Aim of the exercise> Render the lines below as a Markdown table with the columns "No." and "Line", giving every line its own numbered row and skipping blank lines.

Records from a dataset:
========

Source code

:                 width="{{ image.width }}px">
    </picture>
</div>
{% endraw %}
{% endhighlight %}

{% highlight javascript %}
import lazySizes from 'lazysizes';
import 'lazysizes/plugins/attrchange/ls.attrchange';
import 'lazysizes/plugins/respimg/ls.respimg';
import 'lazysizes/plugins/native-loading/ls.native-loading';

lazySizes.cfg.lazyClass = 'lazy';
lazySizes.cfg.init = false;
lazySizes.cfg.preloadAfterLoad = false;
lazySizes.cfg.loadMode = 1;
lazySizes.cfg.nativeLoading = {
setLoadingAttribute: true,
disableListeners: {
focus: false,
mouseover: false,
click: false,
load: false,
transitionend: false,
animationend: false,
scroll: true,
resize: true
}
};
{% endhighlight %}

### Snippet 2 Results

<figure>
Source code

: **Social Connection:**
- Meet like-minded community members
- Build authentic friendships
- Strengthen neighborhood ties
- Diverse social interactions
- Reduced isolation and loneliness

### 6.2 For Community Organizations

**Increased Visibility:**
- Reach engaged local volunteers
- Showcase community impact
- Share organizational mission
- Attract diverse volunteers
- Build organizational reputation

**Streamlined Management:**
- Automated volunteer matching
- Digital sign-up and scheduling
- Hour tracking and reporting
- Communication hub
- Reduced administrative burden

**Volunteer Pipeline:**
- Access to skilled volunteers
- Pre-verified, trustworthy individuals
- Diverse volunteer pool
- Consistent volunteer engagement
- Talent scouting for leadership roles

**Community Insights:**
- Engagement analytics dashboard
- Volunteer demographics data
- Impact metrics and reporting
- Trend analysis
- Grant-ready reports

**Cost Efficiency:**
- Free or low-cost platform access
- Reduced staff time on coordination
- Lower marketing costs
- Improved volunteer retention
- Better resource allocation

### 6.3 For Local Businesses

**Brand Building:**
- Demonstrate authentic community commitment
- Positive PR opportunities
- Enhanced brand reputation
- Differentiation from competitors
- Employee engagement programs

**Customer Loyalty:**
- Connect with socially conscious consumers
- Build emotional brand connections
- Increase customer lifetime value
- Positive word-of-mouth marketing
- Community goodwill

========

Task output>
| No. | Line |
|---|---|
| 1 | Source code |
| 2 | :                 width="{{ image.width }}px"> |
| 3 |     </picture> |
| 4 | </div> |
| 5 | {% endraw %} |
| 6 | {% endhighlight %} |
| 7 | {% highlight javascript %} |
| 8 | import lazySizes from 'lazysizes'; |
| 9 | import 'lazysizes/plugins/attrchange/ls.attrchange'; |
| 10 | import 'lazysizes/plugins/respimg/ls.respimg'; |
| 11 | import 'lazysizes/plugins/native-loading/ls.native-loading'; |
| 12 | lazySizes.cfg.lazyClass = 'lazy'; |
| 13 | lazySizes.cfg.init = false; |
| 14 | lazySizes.cfg.preloadAfterLoad = false; |
| 15 | lazySizes.cfg.loadMode = 1; |
| 16 | lazySizes.cfg.nativeLoading = { |
| 17 | setLoadingAttribute: true, |
| 18 | disableListeners: { |
| 19 | focus: false, |
| 20 | mouseover: false, |
| 21 | click: false, |
| 22 | load: false, |
| 23 | transitionend: false, |
| 24 | animationend: false, |
| 25 | scroll: true, |
| 26 | resize: true |
| 27 | } |
| 28 | }; |
| 29 | {% endhighlight %} |
| 30 | ### Snippet 2 Results |
| 31 | <figure> |
| 32 | Source code |
| 33 | : **Social Connection:** |
| 34 | - Meet like-minded community members |
| 35 | - Build authentic friendships |
| 36 | - Strengthen neighborhood ties |
| 37 | - Diverse social interactions |
| 38 | - Reduced isolation and loneliness |
| 39 | ### 6.2 For Community Organizations |
| 40 | **Increased Visibility:** |
| 41 | - Reach engaged local volunteers |
| 42 | - Showcase community impact |
| 43 | - Share organizational mission |
| 44 | - Attract diverse volunteers |
| 45 | - Build organizational reputation |
| 46 | **Streamlined Management:** |
| 47 | - Automated volunteer matching |
| 48 | - Digital sign-up and scheduling |
| 49 | - Hour tracking and reporting |
| 50 | - Communication hub |
| 51 | - Reduced administrative burden |
| 52 | **Volunteer Pipeline:** |
| 53 | - Access to skilled volunteers |
| 54 | - Pre-verified, trustworthy individuals |
| 55 | - Diverse volunteer pool |
| 56 | - Consistent volunteer engagement |
| 57 | - Talent scouting for leadership roles |
| 58 | **Community Insights:** |
| 59 | - Engagement analytics dashboard |
| 60 | - Volunteer demographics data |
| 61 | - Impact metrics and reporting |
| 62 | - Trend analysis |
| 63 | - Grant-ready reports |
| 64 | **Cost Efficiency:** |
| 65 | - Free or low-cost platform access |
| 66 | - Reduced staff time on coordination |
| 67 | - Lower marketing costs |
| 68 | - Improved volunteer retention |
| 69 | - Better resource allocation |
| 70 | ### 6.3 For Local Businesses |
| 71 | **Brand Building:** |
| 72 | - Demonstrate authentic community commitment |
| 73 | - Positive PR opportunities |
| 74 | - Enhanced brand reputation |
| 75 | - Differentiation from competitors |
| 76 | - Employee engagement programs |
| 77 | **Customer Loyalty:** |
| 78 | - Connect with socially conscious consumers |
| 79 | - Build emotional brand connections |
| 80 | - Increase customer lifetime value |
| 81 | - Positive word-of-mouth marketing |
| 82 | - Community goodwill |